15 March 2025 - forgive your enemies

 

 Today's Readings
(Audio)

 You shall love your neighbor and hate your enemy.

This was not specifically stated in Scripture. But it was inferred from the fact that only love of one's neighbor was directly commanded. It made sense to them when the command was given, when their enemies were opposing armies. It made sense to Jesus' contemporaries in his own age, when their enemies were the Roman occupying force. It still makes sense to many people in our own day, whether it is nations or rival political factions who oppose us. Everyone seemed to believe that loving others meant accepting their beliefs and supporting their cause. People still have trouble with the idea of hating the sin and loving the sinner.
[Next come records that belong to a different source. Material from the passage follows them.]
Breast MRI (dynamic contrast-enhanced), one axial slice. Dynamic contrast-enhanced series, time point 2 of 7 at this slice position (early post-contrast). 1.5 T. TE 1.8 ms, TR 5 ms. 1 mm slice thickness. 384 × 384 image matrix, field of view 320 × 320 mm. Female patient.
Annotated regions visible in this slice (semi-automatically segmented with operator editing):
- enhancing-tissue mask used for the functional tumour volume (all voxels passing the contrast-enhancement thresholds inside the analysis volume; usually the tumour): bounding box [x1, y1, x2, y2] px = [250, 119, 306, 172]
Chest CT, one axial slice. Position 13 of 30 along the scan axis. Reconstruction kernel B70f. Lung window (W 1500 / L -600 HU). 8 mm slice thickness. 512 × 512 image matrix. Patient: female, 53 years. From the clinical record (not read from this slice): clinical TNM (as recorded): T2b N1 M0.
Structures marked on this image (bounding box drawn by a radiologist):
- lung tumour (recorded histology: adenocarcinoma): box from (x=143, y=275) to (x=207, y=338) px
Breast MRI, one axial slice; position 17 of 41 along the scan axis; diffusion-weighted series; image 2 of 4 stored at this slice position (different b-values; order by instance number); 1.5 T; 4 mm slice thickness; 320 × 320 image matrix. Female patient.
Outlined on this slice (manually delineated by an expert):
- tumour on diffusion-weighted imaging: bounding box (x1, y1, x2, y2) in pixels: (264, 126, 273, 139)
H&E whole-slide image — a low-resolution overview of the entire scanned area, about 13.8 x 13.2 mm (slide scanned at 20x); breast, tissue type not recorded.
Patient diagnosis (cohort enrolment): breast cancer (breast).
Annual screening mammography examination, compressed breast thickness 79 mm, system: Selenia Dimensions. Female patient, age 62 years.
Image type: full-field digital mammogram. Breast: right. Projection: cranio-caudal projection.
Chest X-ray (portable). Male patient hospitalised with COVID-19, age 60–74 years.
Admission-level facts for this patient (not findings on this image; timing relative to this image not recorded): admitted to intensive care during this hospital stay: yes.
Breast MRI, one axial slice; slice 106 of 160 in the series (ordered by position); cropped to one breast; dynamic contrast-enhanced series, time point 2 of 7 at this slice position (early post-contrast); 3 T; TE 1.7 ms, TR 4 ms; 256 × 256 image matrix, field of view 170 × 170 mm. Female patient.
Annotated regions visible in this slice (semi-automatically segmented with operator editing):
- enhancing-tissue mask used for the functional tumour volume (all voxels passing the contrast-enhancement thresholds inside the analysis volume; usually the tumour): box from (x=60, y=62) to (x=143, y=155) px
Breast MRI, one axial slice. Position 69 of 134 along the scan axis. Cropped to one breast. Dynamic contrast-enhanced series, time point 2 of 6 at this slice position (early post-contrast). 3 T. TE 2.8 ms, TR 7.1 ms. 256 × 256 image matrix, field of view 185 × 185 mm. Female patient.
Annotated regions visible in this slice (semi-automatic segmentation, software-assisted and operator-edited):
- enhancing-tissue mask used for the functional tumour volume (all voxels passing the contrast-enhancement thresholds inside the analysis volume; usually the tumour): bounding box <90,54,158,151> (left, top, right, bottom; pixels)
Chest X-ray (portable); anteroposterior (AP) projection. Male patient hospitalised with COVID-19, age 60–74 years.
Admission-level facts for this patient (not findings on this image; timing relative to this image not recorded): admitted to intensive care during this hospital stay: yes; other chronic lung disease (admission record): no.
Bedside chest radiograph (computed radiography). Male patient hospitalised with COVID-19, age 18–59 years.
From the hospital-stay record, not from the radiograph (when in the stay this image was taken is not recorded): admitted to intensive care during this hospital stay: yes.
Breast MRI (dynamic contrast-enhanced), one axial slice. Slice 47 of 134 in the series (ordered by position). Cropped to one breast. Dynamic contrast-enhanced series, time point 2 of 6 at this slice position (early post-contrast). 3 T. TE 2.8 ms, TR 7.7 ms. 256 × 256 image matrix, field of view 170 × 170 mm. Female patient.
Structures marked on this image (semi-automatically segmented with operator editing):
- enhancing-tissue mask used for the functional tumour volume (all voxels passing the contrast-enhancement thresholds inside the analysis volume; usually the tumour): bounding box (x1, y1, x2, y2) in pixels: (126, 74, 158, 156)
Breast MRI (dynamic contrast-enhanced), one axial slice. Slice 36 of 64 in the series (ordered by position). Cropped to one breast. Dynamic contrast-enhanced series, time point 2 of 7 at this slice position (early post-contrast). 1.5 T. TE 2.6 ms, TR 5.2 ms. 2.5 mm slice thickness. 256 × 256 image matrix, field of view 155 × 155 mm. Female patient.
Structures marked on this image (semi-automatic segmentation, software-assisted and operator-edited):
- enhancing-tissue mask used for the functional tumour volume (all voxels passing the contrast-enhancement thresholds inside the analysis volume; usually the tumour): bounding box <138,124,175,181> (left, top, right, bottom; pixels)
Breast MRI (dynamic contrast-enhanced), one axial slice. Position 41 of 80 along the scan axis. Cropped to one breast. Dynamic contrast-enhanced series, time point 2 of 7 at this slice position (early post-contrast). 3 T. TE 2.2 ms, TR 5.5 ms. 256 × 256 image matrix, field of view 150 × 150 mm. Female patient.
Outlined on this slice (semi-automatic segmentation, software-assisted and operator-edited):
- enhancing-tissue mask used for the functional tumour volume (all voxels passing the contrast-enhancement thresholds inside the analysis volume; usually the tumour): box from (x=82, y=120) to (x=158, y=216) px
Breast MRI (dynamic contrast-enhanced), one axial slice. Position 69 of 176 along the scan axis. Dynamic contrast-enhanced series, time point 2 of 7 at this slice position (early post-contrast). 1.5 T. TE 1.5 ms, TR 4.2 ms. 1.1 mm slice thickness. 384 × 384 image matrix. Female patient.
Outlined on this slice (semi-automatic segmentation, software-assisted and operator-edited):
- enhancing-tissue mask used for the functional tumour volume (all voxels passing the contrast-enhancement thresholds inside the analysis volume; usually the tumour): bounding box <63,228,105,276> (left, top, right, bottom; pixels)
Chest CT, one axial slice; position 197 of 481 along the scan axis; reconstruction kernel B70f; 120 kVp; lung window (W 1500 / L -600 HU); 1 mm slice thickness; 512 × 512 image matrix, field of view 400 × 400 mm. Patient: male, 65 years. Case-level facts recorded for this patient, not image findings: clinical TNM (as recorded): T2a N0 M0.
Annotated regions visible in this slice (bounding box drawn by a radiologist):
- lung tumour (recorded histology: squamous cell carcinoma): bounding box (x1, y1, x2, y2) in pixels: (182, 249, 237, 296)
Many are so deeply defined by the causes they support that disentangling the person from the ideology is often difficult, especially when they themselves insist it is that ideology that makes them who they are.

But I say to you, love your enemies,
and pray for those who persecute you,
that you may be children of your heavenly Father


Jesus called his followers to love their enemies, not by helping them win or to further subjugate them, but by continuing to treat them, in spite of their hostility, as valuable creatures made in the image of God. They were often required to not assist their enemies with what they did. But they were to respond to the people themselves with prayer and greeting, with willing their good and showing them the common courtesy that all people deserve. Sometimes this would succeed in changing hearts when meeting hostility with hostility never could. People would wonder at the courtesy and good will shown to them in spite of what they did. This was actually something so deeply difficult and uncharacteristic of humans that it appeared miraculous with those who were not accustomed to it. We think here of the ways in which Christian forgiveness still gets the attention of the secular world, whether John Paul the Great forgiving his potential assassin, or the Amish forgiving the shooter who killed five young girls from their community. As enemies go, such perpetrators of murder and attempted murder match the definition more closely than most. And this is why their forgiveness was so remarkable and characteristically Christian.

for he makes his sun rise on the bad and the good,
and causes rain to fall on the just and the unjust


God himself loved us while we were still sinners, still hostile to his ways, still enemies. He sent Jesus into a world that literally rejected and crucified him. He did this because he loved with perfect love that could neither be purchased or squandered, that was steadfast and entirely unselfish. Before the incarnation we might have held out that God did so only because he was immune from the aggression of his enemies. He loved because he had unlimited resources and absolute safety. And so Jesus became one of us, among other reasons, to show that this sort of agape love was appropriate for humans as well, and was in fact the apex of who they were meant to become. He was anything but invulnerable and he did not avail himself of limitless divine resources. Love as reciprocity was not difficult, but neither was it very impressive. It didn't reach much beyond justice, and was sometimes much more selfishly motivated than that. Jesus called his listeners to more than merely greeting others for the sake of being greeted ourselves, or of loving others in order to receive something in return.

So be perfect, just as your heavenly Father is perfect.

The Old Testament called the people to be holy as God was holy. But they might have misinterpreted that to mean a call to separate themselves from all others, even by conquest and violence if necessary. So Jesus clarified by teaching the kind of perfection, proper to God, that he wanted his disciples to imitate. This kind of Godly perfection is what will make us a people peculiar God's own. If we receive any praise, renown, or glory, may it be because we love as God loves. And thus it will not accrue to us, but rather to God.